Deterministic property-based testing in python

Usage

Example

from speccer import forall, spec
from typing import List

def is_sorted(xs):
    return xs == list(sorted(xs))

def prop_all_lists_are_sorted():
    return forall(List[int], is_sorted)

'''
>>> spec(4, prop_all_lists_are_sorted)
....F
================================================================================
Failure
After 4 call(s) (0 did not meet implication)
To depth 4
In property `prop_all_lists_are_sorted`

prop_all_lists_are_sorted.FORALL(List[int]) ->
 counterexample:
  xs=[1, 0]

FAIL
'''

(see example_sorted)

Properties

The core concept in speccer is the Property. Each property represents a quantification over some type (e.g. List[int]) and some function that must hold for all members of that type (e.g. is_sorted). Once a property exists you can pass it to spec, which will generate test-cases and try to falsify the property. Outputting any information as it does so.
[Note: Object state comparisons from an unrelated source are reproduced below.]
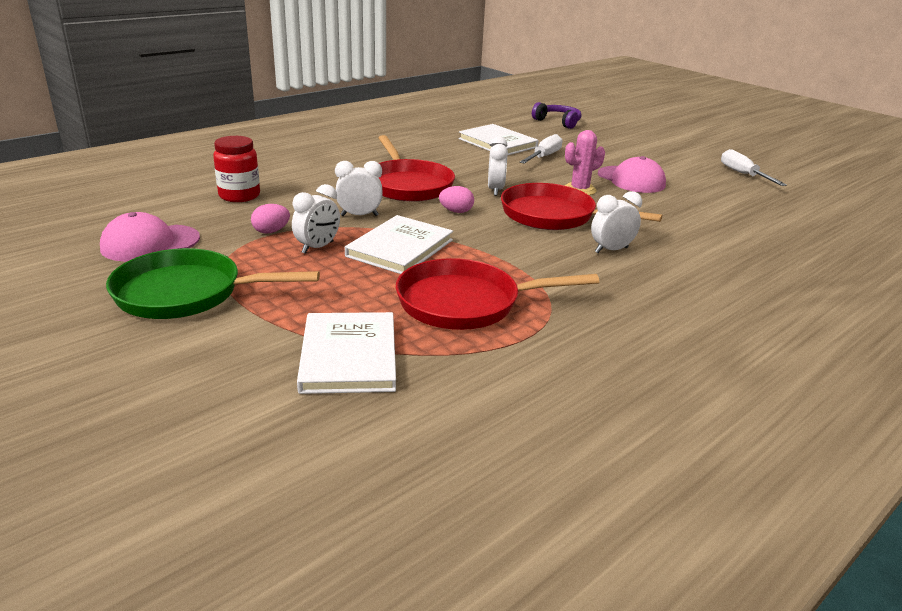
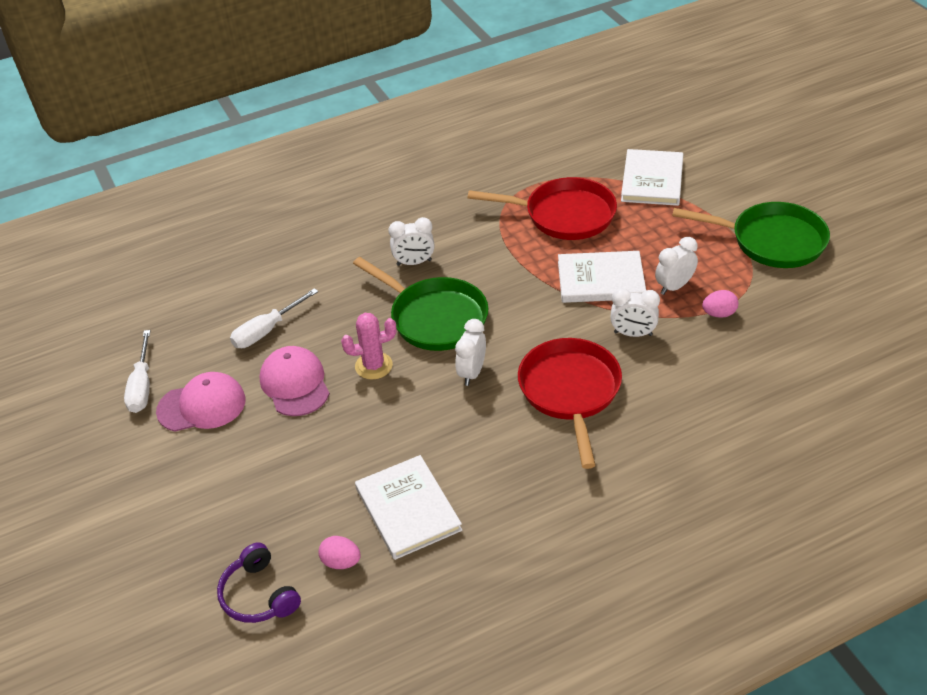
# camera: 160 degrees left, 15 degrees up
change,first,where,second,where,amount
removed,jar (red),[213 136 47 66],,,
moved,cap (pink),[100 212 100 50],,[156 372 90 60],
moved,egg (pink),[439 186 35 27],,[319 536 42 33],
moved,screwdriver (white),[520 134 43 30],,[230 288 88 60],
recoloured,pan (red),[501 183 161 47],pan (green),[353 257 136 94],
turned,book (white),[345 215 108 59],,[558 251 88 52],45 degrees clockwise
a forall quantification can be expressed as follows:

forall(t, f)

an existential quantification can be expressed as follows:

exists(t, f)

and they can be nested arbitrarily:

forall(t, lambda v_t: exists(t2, f))

(If any property's function returns another property, that property is evaluated)

Generation

Generation occurs via instances of Strategy. For example:

class MyIntStrat(Strategy[int]):
    def generate(self, depth):
        for i in range(depth):
            yield i

When defined as such, it is registered as the new strategy for int's and can be used immedietely.

>>> list(values(4, int))  # now uses MyIntStrat
[0, 1, 2, 3]

Strategies can be composed together simply by using spccer.mapS to create new Strategies from old ones.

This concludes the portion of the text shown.